Chubb chairman and CEO Evan Greenberg has been a voice for the (re)insurance industry throughout the COVID-19 pandemic. As leader of the world’s largest publicly traded property and casualty (P&C) insurer, Greenberg has used his platform to speak out about the “impossible” task laid at the feet of the insurance industry - to cover the cost of the global pandemic alone.
On July 22, he once again took a stand, acting as a witness in the “Examining Frameworks to Address Future Pandemic Risk” hearing held by the United States Senate Committee on Banking, Housing and Urban Affairs. Greenberg’s argument stayed on course with his prior calls for public-private partnership programmes that leverage insurance, infrastructure, and risk sharing to manage the impacts of pandemics.
“COVID-19 stole lives, and its harm to the US and global economy has been catastrophic,” said Greenberg. “We should, in my judgement, take the lessons learned to improve our health response capabilities to future pandemics. We can also lessen the economic blow by building a financial backstop that is triggered when economic activity is disrupted. To this purpose, the insurance industry can play an important role in partnership with the federal government.”

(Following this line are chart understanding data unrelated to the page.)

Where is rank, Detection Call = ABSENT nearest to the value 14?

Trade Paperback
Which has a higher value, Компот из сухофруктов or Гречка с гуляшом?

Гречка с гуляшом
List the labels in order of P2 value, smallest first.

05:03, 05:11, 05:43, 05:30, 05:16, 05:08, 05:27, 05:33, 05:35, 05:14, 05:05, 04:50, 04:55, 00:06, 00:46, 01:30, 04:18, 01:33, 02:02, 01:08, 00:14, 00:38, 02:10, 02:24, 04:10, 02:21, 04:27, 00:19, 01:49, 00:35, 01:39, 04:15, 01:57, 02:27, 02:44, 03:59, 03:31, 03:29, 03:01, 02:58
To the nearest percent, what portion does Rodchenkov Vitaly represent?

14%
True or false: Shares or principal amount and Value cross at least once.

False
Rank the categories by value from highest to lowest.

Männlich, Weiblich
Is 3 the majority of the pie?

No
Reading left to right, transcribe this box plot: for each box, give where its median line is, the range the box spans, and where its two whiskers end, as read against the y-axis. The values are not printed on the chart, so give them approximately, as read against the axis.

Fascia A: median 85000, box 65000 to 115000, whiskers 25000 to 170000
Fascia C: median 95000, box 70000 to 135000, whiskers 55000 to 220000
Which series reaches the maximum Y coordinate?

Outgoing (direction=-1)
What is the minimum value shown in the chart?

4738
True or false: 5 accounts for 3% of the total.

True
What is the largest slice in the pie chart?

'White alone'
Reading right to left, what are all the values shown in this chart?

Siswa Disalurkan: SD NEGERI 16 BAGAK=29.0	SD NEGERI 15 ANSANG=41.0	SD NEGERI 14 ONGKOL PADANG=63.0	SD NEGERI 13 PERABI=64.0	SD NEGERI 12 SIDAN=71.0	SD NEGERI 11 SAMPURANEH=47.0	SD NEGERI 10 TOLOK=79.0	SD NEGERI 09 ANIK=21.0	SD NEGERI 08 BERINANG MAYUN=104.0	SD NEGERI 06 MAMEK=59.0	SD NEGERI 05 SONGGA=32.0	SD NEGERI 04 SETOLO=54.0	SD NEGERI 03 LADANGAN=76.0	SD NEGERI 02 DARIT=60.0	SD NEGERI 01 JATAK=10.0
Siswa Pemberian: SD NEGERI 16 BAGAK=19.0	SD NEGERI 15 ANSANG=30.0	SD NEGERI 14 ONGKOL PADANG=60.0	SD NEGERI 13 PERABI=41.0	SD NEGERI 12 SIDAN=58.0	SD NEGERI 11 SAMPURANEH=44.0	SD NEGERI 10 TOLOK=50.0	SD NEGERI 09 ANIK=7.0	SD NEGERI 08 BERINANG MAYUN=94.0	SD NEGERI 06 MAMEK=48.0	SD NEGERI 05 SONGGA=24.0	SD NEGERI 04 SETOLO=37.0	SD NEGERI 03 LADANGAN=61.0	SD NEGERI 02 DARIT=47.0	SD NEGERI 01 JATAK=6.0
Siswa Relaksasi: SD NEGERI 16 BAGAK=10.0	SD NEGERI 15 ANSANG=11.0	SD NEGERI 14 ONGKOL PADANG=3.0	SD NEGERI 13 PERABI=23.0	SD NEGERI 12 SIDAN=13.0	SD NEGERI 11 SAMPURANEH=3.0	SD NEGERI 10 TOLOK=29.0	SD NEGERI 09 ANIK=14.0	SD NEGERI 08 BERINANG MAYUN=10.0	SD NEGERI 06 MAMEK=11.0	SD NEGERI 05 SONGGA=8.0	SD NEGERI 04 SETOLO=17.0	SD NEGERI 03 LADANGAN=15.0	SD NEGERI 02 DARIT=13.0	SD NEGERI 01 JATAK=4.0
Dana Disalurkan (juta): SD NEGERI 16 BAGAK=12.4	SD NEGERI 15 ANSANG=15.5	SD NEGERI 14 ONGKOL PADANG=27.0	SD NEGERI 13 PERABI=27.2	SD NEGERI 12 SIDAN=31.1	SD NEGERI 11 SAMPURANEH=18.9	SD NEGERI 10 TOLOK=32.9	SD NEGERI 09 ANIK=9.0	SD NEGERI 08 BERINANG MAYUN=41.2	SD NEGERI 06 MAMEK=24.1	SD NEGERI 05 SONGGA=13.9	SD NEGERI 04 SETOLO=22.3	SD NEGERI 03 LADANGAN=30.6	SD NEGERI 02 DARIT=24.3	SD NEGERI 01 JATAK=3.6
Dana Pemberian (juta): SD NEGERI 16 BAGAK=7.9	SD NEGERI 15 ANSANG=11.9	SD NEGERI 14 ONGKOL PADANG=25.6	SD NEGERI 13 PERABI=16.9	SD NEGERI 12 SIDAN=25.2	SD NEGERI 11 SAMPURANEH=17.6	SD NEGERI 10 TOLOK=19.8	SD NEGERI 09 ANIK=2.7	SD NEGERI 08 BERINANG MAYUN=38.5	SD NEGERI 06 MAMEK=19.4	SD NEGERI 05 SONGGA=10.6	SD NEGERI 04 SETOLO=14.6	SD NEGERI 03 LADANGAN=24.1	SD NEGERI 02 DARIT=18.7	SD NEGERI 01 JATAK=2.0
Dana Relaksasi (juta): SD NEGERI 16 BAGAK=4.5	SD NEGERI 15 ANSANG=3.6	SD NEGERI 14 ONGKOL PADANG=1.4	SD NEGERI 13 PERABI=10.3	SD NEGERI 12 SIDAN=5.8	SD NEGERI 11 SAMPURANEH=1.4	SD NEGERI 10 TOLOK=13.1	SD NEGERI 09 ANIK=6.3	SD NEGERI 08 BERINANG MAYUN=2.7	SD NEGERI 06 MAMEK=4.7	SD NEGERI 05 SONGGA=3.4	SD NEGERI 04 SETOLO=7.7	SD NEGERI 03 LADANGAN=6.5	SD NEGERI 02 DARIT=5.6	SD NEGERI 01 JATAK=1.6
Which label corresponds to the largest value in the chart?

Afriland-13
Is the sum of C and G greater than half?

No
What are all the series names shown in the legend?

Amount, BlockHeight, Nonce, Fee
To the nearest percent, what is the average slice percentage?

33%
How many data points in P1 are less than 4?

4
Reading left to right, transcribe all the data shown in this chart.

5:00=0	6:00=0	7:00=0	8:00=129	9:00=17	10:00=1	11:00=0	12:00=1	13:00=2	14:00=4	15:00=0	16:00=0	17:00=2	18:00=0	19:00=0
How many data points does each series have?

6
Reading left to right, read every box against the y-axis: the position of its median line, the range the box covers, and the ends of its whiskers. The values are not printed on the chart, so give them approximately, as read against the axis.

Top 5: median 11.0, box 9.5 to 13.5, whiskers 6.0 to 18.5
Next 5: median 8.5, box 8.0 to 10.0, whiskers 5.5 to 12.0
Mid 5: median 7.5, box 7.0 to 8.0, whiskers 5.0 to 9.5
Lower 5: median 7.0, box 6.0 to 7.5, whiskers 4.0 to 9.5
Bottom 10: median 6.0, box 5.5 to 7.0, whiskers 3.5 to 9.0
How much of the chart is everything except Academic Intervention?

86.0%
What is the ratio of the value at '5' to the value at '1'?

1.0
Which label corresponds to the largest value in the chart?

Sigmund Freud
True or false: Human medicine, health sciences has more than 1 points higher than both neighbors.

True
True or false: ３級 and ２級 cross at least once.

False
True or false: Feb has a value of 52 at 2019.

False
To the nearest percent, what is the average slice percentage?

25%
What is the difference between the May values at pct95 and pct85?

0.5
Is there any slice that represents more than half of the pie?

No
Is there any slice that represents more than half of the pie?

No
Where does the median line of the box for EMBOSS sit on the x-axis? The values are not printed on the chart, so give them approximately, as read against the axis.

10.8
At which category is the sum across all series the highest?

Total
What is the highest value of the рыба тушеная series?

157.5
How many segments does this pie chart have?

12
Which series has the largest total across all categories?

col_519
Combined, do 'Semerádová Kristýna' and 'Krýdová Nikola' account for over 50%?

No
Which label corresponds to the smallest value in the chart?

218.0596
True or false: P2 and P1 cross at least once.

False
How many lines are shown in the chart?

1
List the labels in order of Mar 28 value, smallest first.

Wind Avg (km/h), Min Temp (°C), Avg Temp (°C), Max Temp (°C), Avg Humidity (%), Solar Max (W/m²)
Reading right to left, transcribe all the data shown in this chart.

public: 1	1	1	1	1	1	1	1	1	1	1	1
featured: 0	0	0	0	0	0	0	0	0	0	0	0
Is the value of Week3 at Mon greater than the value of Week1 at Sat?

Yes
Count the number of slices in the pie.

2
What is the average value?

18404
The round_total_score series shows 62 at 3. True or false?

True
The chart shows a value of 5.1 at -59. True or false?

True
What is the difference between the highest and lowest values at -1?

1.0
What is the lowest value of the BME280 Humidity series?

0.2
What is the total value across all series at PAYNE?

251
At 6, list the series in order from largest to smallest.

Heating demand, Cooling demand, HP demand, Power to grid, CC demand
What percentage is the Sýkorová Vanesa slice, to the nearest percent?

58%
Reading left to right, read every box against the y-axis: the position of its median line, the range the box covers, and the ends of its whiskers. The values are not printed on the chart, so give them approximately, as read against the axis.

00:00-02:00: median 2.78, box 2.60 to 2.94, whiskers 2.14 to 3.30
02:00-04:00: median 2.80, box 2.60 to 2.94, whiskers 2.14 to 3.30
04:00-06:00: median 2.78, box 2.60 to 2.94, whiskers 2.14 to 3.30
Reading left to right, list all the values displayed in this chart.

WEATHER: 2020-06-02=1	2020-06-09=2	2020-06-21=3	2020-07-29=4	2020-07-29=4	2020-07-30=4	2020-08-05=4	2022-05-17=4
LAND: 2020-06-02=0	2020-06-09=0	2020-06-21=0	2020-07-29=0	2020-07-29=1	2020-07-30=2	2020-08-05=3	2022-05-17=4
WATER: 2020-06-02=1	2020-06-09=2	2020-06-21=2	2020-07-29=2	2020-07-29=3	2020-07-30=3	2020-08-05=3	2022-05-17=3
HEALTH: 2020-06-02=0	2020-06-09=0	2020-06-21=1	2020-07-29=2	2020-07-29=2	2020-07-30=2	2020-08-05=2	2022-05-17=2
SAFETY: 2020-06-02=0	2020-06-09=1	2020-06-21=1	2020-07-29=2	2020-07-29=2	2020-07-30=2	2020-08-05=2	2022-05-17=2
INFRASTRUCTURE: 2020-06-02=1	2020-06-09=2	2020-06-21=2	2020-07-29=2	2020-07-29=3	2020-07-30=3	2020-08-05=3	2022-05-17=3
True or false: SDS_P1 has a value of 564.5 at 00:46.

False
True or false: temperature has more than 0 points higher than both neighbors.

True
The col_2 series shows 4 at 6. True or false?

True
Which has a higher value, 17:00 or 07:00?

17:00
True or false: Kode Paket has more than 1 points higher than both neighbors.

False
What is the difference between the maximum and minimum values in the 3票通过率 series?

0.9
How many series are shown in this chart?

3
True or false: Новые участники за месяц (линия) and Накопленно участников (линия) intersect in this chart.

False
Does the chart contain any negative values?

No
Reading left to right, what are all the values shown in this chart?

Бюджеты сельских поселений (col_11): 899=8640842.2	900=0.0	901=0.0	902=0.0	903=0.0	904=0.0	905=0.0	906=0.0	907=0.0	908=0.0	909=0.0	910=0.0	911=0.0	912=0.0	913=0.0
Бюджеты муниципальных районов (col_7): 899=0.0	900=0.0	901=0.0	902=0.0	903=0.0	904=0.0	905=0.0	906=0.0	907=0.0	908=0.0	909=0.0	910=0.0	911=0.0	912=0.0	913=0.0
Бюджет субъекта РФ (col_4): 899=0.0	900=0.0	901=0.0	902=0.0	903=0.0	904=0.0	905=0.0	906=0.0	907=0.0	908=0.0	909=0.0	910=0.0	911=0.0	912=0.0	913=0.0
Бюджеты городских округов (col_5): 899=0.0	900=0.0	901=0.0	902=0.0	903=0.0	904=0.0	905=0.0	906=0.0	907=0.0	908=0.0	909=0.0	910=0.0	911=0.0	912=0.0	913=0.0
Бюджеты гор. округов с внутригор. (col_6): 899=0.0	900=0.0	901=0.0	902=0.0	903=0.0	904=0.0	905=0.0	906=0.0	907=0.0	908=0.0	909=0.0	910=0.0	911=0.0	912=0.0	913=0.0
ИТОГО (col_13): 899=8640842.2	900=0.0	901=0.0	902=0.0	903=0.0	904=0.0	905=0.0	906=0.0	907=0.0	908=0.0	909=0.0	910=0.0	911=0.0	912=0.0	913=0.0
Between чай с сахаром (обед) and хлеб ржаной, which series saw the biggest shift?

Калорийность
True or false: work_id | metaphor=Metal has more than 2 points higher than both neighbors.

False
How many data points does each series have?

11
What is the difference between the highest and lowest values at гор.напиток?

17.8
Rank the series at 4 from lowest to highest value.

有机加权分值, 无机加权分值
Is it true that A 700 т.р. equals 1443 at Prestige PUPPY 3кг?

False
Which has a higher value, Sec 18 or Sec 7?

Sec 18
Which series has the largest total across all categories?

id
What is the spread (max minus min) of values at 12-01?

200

Read next: The challenge of making pandemics insurable
Pandemics are different to other catastrophic events like earthquakes, hurricanes, and floods in that they are not limited to a specific geography or time period. They can affect entire economies and most of the global population at the same time, and their duration is often prolonged and uncertain. We’ve seen that with COVID-19, with many countries now entering into third or fourth waves of the virus and having to reintroduce lockdowns and other strict health and safety measures.
Systemic events, like global pandemics, can result in “losses so great that the event is uninsurable for business interruption coverage by the insurance sector alone,” according to Greenberg. He pointed to his native United States, where COVID-19 related business interruption losses have far exceeded the total capital of the US P&C insurance industry, and stated: “The industry simply does not have the wherewithal to broadly assume such risk. Our balance sheets are finite, and the risk for all intents and purposes is infinite.”
To address the economic damages brought about by COVID-19, governments around the world have enacted assistance programmes, largely to keep businesses afloat as they adhere to mandatory shutdowns.
“While these programmes have been largely successful, their ad hoc nature can lead to inefficiencies, delays, and uncertainties,” Greenberg commented. “There may be a better way forward - a public-private partnership between the insurance industry and the federal government to provide business interruption protection. Combining the insurance industry's risk insight and experience with the government's balance sheet provides the foundation for an affordable, efficient liquidity backstop for small businesses, and a market-based programme for larger businesses.
“A public-private partnership would provide greater certainty to businesses so they can keep employees on the payroll and pay their bills. Ultimately, private sector participation will encourage the development of direct and secondary markets, which can reduce the government's financial burden over time.”
Chubb has proposed a public-private partnership programme that distinguishes between the unique needs of small, medium and large businesses. Through Chubb’s proposition, smaller businesses would have access to “rapid liquidity, providing predictable, efficient and prompt payment,” Greenberg explained, which would require government subsidisation of the premium charge to ensure affordability and participation in the programme.
Larger businesses with greater financial resources would not get subsidisation of premiums under the Chubb plan. Rather, the government would create a reinsurance facility solely to cover business interruption pandemic risk for those entities at an appropriate price.
“Private insurance companies could write policies at market terms, retain a portion of the risk, then reinsure the rest of the government facility,” said Greenberg. “Our proposed framework builds on these concepts. Depending on the severity of a future pandemic, this may only turn out to be a partial solution. However, it is a robust, fiscally responsible plan.”
Not only has Greenberg called for public-private partnerships to deal with future pandemics, but he has also expressed his thoughts on pandemic management. Using the US as his example, he said: “Shutting an entire economy down for an extended period of time and spending the kind of trillions of dollars we’ve spent as a way of managing pandemic is not a future solution.
“We have to have much better healthcare response early on, and learn from this. Our ability in PPE, our ability with masking early and social distancing, coming to grips with the notion of digitally tracing and isolating – those are ways of restricting the time we need to be shut down, and if we can restrict the time, then we can restrict the overall amount that the economy suffers and the length of time it suffers.
“A public-private partnership solution may not be a total solution in insurance, but it is a more substantial solution than the one where the economy is shut down for 18 months or potentially longer.”